Scientists at Yale have designed a system to modify, or edit, multiple genes in the genome simultaneously, while also minimizing unintended effects. The gene-editing “toolbox” provides a user-friendly solution that scientists can apply to research on cancer and other disciplines, the researchers said.

Their study (“An Easy and Efficient Inducible CRISPR/Cas9 Platform with Improved Specificity for Multiple Gene Targeting”) appears in Nucleic Acids Research.

With modern genetic engineering techniques, such as the recently developed CRISPR technologies, researchers can edit genes in experiments. This rapidly evolving field allows researchers to study important disease-related genes and may ultimately allow them to treat genetic diseases by making edits in specific sites of the human genome. However, progress has been hampered by several challenges, including the editing of unintended sites, referred to as off-target effects.

Senior study author Qin Yan Ph.D., and his co-authors at the Yale School of Medicine tackled these challenges in multiple ways. In previous systems, the genome-editing machinery was constantly turned on, leading to more off-target effects. To avoid these effects, the team first developed a strategy to make the machinery inducible, i.e., able to be turned on and off. They used a drug to turn the machinery on just long enough to edit the genes.

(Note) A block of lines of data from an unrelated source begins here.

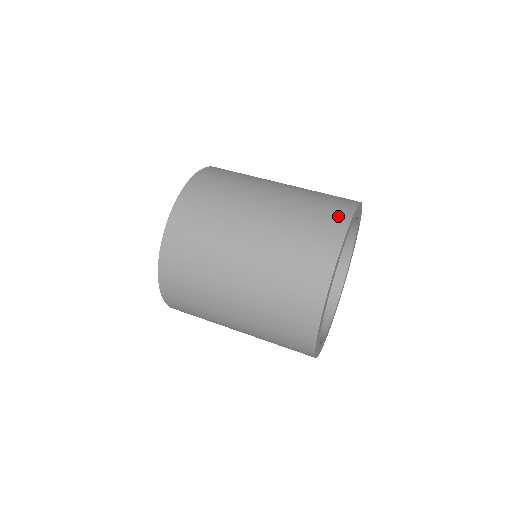
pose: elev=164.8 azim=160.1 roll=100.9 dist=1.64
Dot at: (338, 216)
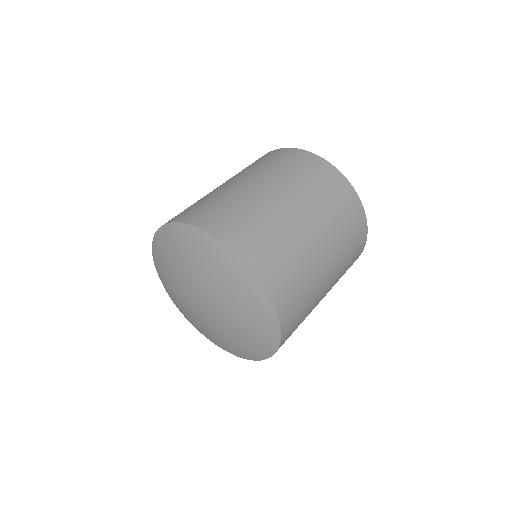
Dot at: (268, 154)
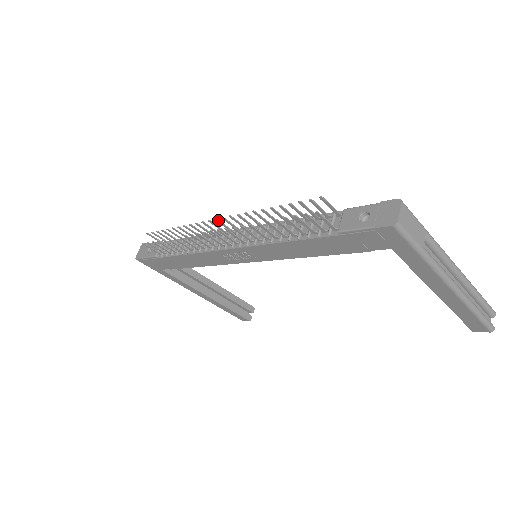
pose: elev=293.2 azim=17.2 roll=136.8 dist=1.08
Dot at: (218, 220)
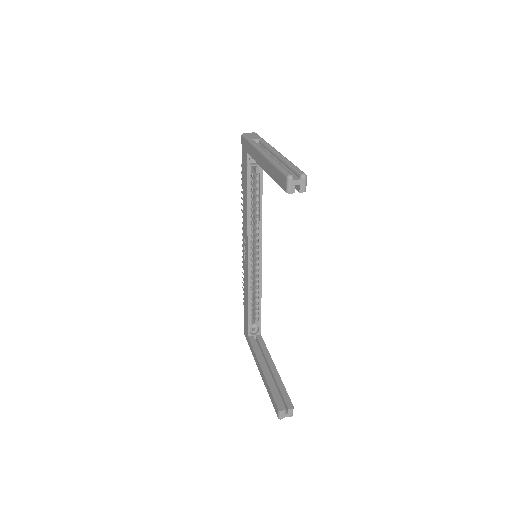
Dot at: occluded
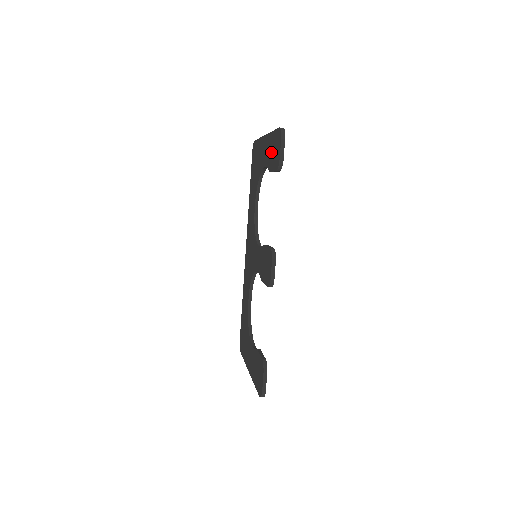
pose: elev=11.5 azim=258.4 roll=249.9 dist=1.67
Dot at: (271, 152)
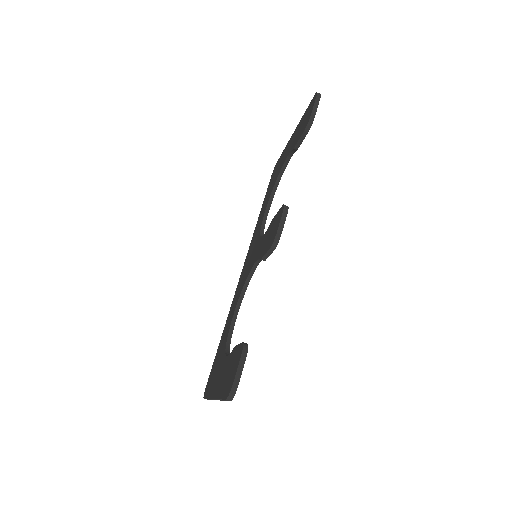
Dot at: (299, 129)
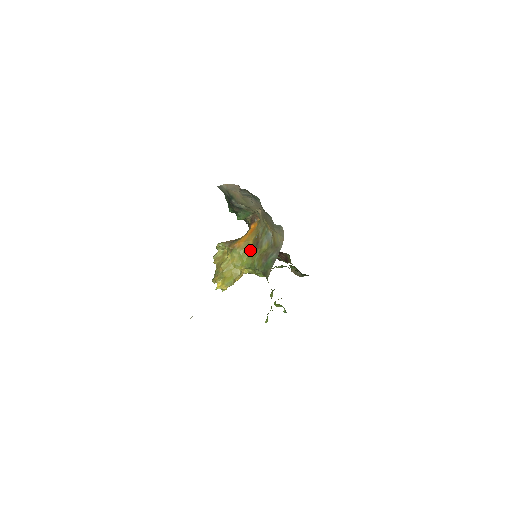
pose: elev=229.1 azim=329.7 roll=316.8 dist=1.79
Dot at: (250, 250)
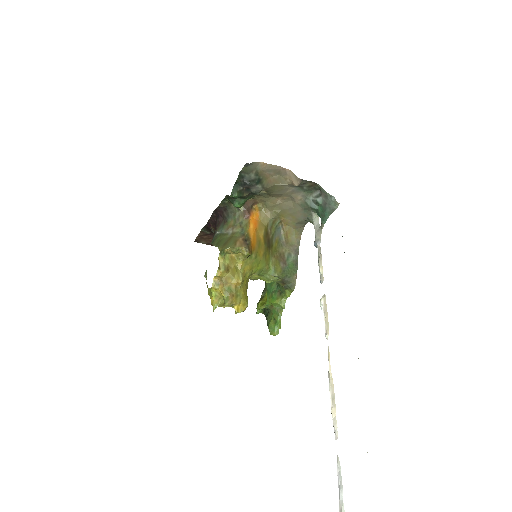
Dot at: (264, 252)
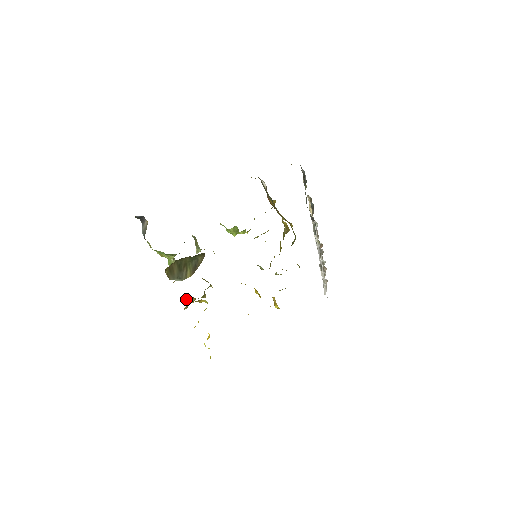
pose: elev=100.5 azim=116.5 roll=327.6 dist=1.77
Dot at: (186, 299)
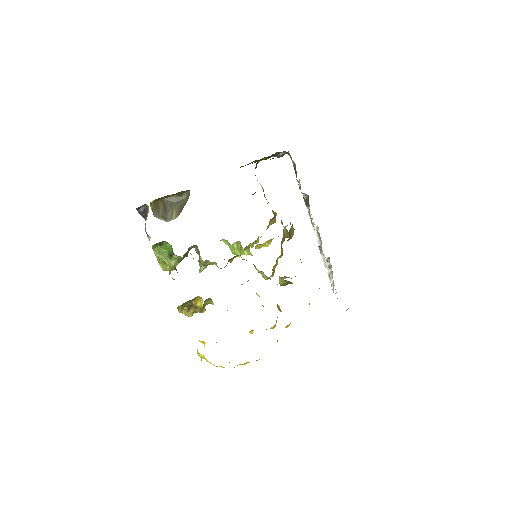
Dot at: (184, 312)
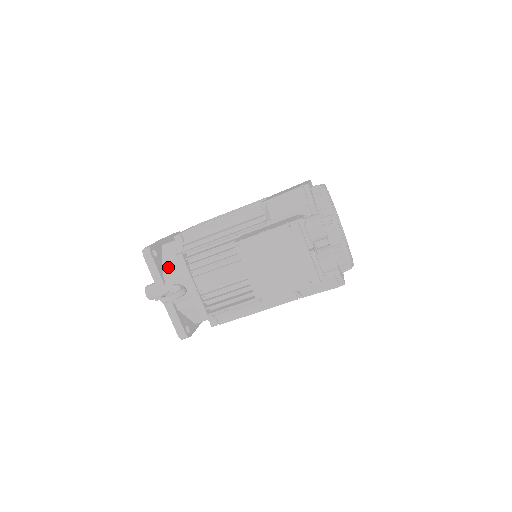
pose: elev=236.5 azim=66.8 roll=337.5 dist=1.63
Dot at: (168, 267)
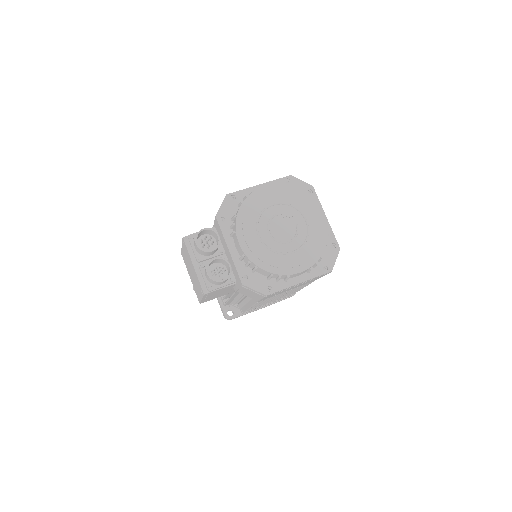
Dot at: occluded
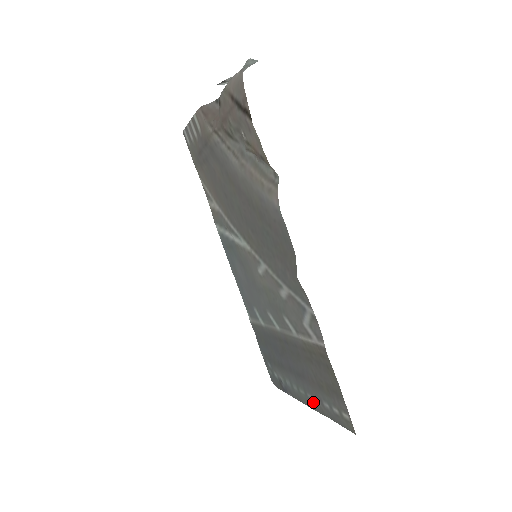
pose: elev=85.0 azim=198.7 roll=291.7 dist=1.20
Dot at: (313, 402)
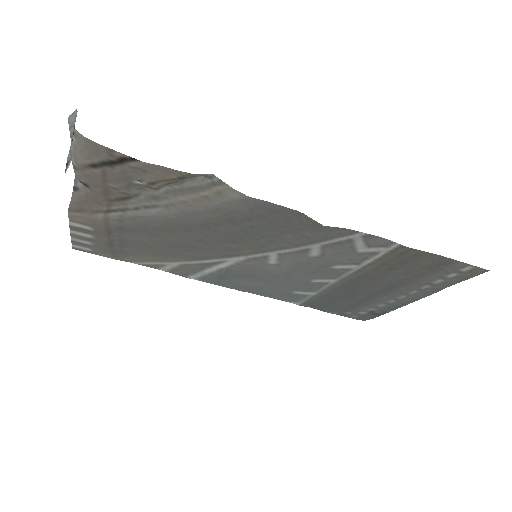
Dot at: (421, 293)
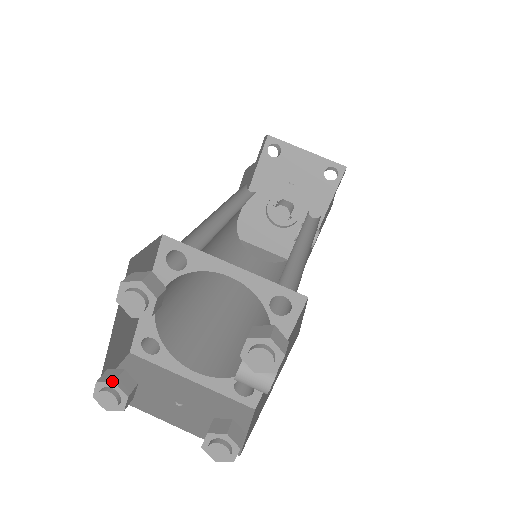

This approach allowed them to activate the machinery as needed and for a limited amount of time, reducing off-target effects, they said.

Their gene-editing system also contained a fluorescent marker so the researchers could track whether the editing enzyme was turned on or off in cells, noted Dr. Yan, who is an associate professor of pathology and member of Yale Cancer Center.

The next step was to make the process of gene editing less complex and time-consuming than previous systems. To target multiple genes simultaneously, the research team developed a simple strategy to put multiple targeting sequences in one step. Each targeting sequence allows the editing machinery to recognize one gene.

With the combined gene-editing strategies (the toolbox) the researchers focused on a group of three cancer-related genes. In experiments using both cultured cells and animal models, they simultaneously deleted all three genes.

“This toolbox can be used for inducible and multiple-gene targeting,” said Dr. Yan. “We streamlined what used to be a very complicated process, making it more efficient and much simpler to edit several genes at once—major advantages that other systems do not have.”

The design of the system also allowed the team to conduct their work in a condensed period of time. “This toolbox will shorten our experiments significantly, from a month to a week. It's very efficient,” said Jian Cao, Ph.D., associate research scientist of pathology and first author of the study.

In addition to its application as a stand-alone system, the toolbox could be combined with other techniques to improve gene editing in biomedical research and other fields, according to the researchers.

“The overall goal is an efficient platform, and to overcome some of the problems current systems have,” explained Dr. Yan.